When it comes to identifying an application Palo Alto Firewall is quite accurate and yield great results in either allowing or dropping the traffic based on security policy applied. I believe App-ID is the strongest point of Palo Alto Firewalls and it makes them leaders in the Next Generation Firewall segment.
App-ID™ is a patented traffic classification technology of Palo Alto Next Generation firewalls and it uses multiple identification mechanisms to identify applications traversing the network.
Based on the above App-ID flow , Palo Alto Firewall applies following mechanisms to identify the application
- Initially the traffic will be classified based on an IP Address and port number used.
- An application is identified on the allowed traffic by applying Signatures.
- If encryption is use and decryption policy is in use then the application is decrypted and application signatures are applied on the decrypted flow.
- Decoders for known protocols are then used to apply additional context-based signatures to detect other applications that may be tunneling inside of the protocol (for example, Yahoo! Instant Messenger used across HTTP).
- For applications that are particularly evasive and cannot be identified through advanced signature and protocol analysis, heuristics or behavioral analysis may be used to determine the identity of the application.
Once an application is identified , the policy check will decide how to treat the application, based on the policy defined it will either allow, block or scan for threats/files transfers/data patters, or rate-limit using QoS.
When it comes to routing, most of us are quite comfortable in using dedicated routers in Enterprise networks. Some time the Business need or the existing network design forces an Organisation to use a traditional firewall not only as a firewall but also as a router. Well this works well, if some one is using basic routing. However challenges are seen when some one wants to use ECMP or wants to use the Firewall as an ABR using an OSPF routing protocol. Based on my experience Cisco ASA firewalls works like a charm especially with routing features , they do support ECMP for both OSPF and BGP as a routing protocols. Also the Cisco ASA Firewall works well as a ABR, one will not experience any issues in OSPF adjacency.
However if the same scenario used with Palo Alto next generation firewalls one will face huge challenges with routing. Palo Alto Firewalls, as a next generation firewalls are great, they do offer quite unique features, hence they are the leaders in Gartner Magic Quadrant. But when it comes to routing, they need some really good enhancements.

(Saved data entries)
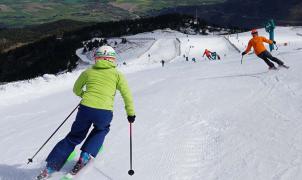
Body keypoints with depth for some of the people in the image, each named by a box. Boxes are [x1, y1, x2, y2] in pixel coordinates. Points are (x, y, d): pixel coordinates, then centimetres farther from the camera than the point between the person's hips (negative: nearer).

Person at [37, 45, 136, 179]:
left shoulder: (88, 72, 16)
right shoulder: (117, 74, 11)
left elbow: (76, 89, 28)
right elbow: (127, 95, 6)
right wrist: (130, 113, 16)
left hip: (85, 109, 2)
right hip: (104, 112, -1)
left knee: (74, 137, 22)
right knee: (101, 131, 32)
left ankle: (51, 166, 19)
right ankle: (86, 155, 18)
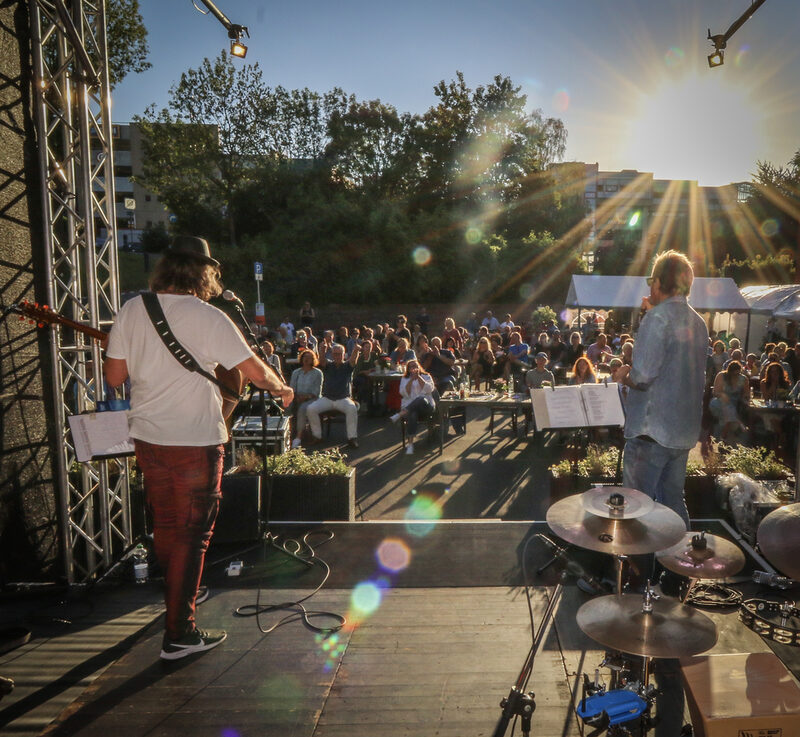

> _What needs to be done_
Give the passage of the Palo Alto firewall text between "App-ID™ is a" and "traversing the network.", inclusive, again, swapping "multiple" for "several".

> _Response to the task_
App-ID™ is a patented traffic classification technology of Palo Alto Next Generation firewalls and it uses several identification mechanisms to identify applications traversing the network.